The Getty buys $30 million Gentileschi, but nearly half the lots fail at Sotheby’s Old Masters sale
Tonight’s sale of Old Master Paintings at Sotheby’s brought in more money with one lot – Orazio Gentileschi’s Danae, which sold to the Getty Museum for more than $30 million – than the entire sale of Old Masters the night earlier from the estate of Alfred Taubman, the ex-con former chairman of the company. It was a good new bad news sort of night – the sale pulled in $44,980,000 ($53,743,500 with all of the buyer’s fees) – but 30 of the 61 lots offered cratered, including the cover lot, Canaletto’s Interior view of the Henry VII Chapel, Westminster Abbey.

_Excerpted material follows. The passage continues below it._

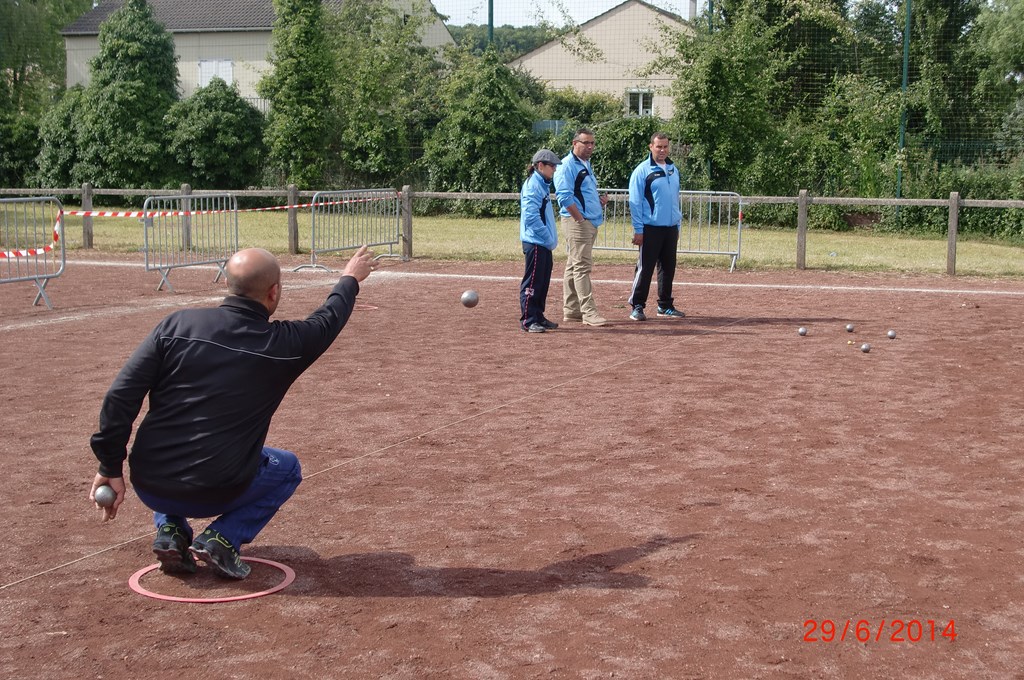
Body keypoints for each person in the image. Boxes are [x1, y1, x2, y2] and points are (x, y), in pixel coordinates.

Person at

The sale opened with a banal pair of Sano di Pietro depictions of Saints Jerome and Anthony of Padua that hammered at $180,000 ($225,000 with fees), just below its $200,000 low estimate, followed by the Luca di Tomme (below), which made $90,000 ($112,500 with fees), just short of the $100,000 low estimate, and the Ventura di Moro (below), which made its $120,000 low estimate ($150,000 with fees). All three lots were sold to the same telephone bidder.
Next up, a weird Bedoli of a startled looking young woman followed by a small, listless Lucas Cranach – both tanked – then a School of Fontainebleau full length Pandora lit up the room, zipping past its $500,000 high estimate to make $620,000 ($754,000 with fees); it was purchased by the Louvre according to the Art Tribune. The delightfully bizarre Temptation of Saint Anthony by a Bosch follower, and once owned by Cardinal Maffeo Barberini, later Pope Urban VIII, drew multiple bidders whipping past its $400,000 to hammer for $700,000 ($850,000 with fees).

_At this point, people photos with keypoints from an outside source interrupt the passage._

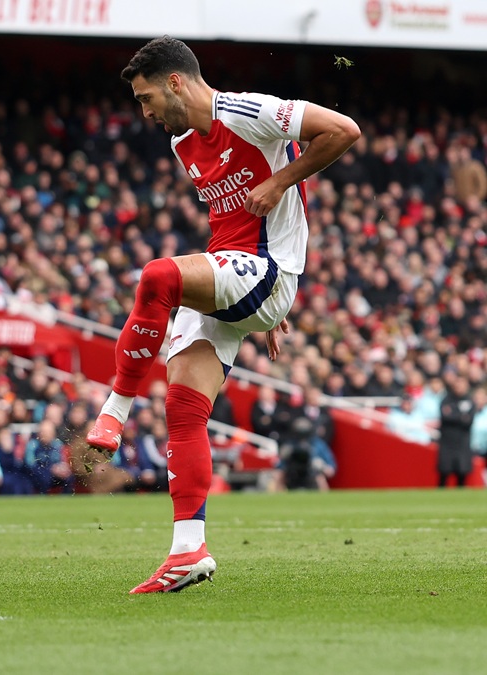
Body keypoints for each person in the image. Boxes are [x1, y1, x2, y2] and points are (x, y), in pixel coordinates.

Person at [87, 37, 360, 593]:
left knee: (157, 276)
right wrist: (243, 303)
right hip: (240, 276)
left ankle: (113, 411)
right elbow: (228, 222)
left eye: (144, 98)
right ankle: (188, 552)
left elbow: (345, 130)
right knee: (184, 410)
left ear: (175, 82)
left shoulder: (249, 111)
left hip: (266, 272)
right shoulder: (182, 141)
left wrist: (281, 181)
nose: (143, 113)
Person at [437, 376, 475, 487]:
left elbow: (469, 420)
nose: (459, 388)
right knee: (444, 472)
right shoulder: (446, 399)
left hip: (462, 442)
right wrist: (461, 417)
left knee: (462, 473)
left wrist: (454, 414)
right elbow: (445, 416)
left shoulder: (469, 400)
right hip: (447, 442)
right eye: (457, 385)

Three Madonna and Child paintings by Botticelli and studio attracted considerable attention and active bidding – lots 10, 12 and 16 – the first two each hammered for $1.1 million ($1,330,000 with fees), and the third made $650,000 ($790,000 with fees), and was sold the the same telephone bidder who bought the sale’s first three lots. The next five works, beginning with the Lorenzetti (below) and including an insipid pair of putti by Vasari, all bombed.

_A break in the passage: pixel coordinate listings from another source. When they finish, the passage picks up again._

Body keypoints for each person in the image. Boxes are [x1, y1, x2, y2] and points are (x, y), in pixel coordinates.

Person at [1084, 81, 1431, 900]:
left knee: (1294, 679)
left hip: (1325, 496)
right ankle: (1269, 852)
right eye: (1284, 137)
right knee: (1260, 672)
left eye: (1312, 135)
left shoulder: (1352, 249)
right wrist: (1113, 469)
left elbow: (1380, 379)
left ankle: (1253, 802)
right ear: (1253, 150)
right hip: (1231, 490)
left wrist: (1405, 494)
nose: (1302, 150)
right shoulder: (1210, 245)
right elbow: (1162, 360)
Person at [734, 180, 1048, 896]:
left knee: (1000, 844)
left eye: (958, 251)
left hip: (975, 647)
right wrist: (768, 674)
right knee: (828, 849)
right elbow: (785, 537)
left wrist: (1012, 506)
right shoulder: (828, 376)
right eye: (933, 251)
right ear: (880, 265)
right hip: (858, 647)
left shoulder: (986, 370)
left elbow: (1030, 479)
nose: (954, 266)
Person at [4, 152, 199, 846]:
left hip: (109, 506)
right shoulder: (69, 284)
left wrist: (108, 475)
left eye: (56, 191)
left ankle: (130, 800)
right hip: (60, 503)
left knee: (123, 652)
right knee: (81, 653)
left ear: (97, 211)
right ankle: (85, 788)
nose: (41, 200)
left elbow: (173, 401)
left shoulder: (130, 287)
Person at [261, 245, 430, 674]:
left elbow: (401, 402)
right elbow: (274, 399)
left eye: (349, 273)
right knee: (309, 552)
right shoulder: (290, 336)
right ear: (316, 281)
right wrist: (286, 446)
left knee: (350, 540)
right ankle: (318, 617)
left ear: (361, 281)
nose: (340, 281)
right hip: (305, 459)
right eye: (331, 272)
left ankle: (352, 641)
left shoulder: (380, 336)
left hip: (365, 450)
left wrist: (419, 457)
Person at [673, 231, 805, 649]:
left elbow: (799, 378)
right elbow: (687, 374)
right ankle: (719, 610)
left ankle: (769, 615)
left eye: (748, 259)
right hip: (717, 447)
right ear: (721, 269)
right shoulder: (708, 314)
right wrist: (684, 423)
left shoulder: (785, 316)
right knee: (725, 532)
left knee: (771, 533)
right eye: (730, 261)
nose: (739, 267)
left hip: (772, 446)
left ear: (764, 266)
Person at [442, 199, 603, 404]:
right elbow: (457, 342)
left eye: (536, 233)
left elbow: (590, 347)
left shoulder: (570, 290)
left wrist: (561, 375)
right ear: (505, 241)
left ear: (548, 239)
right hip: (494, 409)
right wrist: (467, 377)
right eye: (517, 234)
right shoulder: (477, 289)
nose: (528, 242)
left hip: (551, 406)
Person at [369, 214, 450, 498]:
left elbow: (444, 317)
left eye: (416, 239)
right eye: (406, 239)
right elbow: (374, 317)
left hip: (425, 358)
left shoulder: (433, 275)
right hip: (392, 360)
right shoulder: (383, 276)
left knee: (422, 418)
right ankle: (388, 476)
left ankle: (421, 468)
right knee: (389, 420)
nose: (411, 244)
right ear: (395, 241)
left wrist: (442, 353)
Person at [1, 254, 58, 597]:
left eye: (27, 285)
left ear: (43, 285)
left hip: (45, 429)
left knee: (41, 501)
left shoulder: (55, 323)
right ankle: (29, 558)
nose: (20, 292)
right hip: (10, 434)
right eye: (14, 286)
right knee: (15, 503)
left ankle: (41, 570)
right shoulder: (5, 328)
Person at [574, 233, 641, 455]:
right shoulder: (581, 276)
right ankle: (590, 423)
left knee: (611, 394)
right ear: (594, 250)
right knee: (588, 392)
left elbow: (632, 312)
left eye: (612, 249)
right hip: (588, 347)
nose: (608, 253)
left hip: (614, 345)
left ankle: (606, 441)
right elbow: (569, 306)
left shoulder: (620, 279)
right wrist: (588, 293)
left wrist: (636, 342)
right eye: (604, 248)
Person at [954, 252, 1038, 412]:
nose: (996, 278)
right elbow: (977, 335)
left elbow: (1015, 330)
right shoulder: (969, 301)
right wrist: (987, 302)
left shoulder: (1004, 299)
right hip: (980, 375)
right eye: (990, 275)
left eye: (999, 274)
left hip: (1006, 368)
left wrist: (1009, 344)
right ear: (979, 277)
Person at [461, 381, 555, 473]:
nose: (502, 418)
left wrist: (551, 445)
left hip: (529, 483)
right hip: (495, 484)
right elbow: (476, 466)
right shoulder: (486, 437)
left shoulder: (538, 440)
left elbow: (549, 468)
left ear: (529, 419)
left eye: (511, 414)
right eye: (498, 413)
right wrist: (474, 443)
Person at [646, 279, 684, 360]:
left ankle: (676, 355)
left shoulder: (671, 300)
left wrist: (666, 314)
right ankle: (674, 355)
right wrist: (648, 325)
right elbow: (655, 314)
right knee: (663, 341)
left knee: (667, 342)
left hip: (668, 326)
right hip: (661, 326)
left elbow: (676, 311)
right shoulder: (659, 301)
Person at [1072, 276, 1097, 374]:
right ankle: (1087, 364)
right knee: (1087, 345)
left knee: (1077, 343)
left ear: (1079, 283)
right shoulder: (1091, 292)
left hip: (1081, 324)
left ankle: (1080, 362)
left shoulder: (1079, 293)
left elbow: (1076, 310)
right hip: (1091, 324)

The Savery rocky landscape, lot 23 (below), alleviated the carnage, finding a buyer at $340,000 ($418,000 with fees). Lot 27, the Jordaens (below), which the sale catalogue said was “totally unknown and completely unpublished,” and which would look so much nicer following a good bath, opened at $3.3 million and crept up to its $4 million low estimate ($4.73 million with fees), which seemed to be the only legitimate bid.
After a couple of more buy-ins a large, saccharine and ostentatious Paul de Vos & Paul Wildens Garden of Eden surpassed its $500,000 high estimate to hammer for $540,000 ($658,000 with fees). This was followed a less than compelling Rubens of Saint Norbert overcoming Tanchelm that fetched $1.5 million ($1.81 million with fees), above the $1.2 million high estimate, and then a leaden van Dyck, lot 32, The Tribute Money, that failed at $1.9 million, just below the $2 million low estimate. Surprisingly, the Giaquinto (below), which the catalogue said was “only recently discovered,” tanked at $170,000, below the $200,000 low estimate – by that point it was the 17th lot to fail.
The Gentileschi brought a bit of energy to the room. Since it carried a third party guarantee, its sale was a foregone conclusion. However, since 19 previous lots had bombed by this point, nearly half the sale, a big hammer price brought much needed relief. Bidding opened at $20 million – after four bids over three long minutes it hammered for $27 million ($30,490,000 with fees). The painting was purchased by the Getty Museum, according to Bloomberg. Seven of the next eleven lots tanked including a pair of Platzers that plotzed (sorry) and the panoramic Vanvitelli of Rome (below), though the Saenredam (below) did hit its $2.5 million low estimate ($3.01 million with fees), purchased by London-based dealer Johnny van Haeften, according to the Telegraph. Lot 54, the Hubert Robert, sold below estimate for $140,000 ($175,000 with fees). Although not remarkable, it’s quite pleasing and hits my soft spot for Italy and great Italian gardens. The Joli view of London (below), which I found cold (and not as interesting as the same scene by Canaletto in the Lobkowicz collection in Prague), sold well below its $2 million low estimate, making $1.4 million ($1.69 million with fees), to the same buyer as the evening’s first three lots & Lot 16, the Botticelli Madonna and Child. The last major lot, by estimate, Canaletto’s Interior view of the Henry VII Chapel, Westminster Abbey, opened at $3.8 million, and promptly bombed at $4.2 million, well below its $5 million low estimate. The final lot of the evening, a Turner watercolor, usually reliable material at auction, also tanked, the 30th work to do so in the 61-lot sale.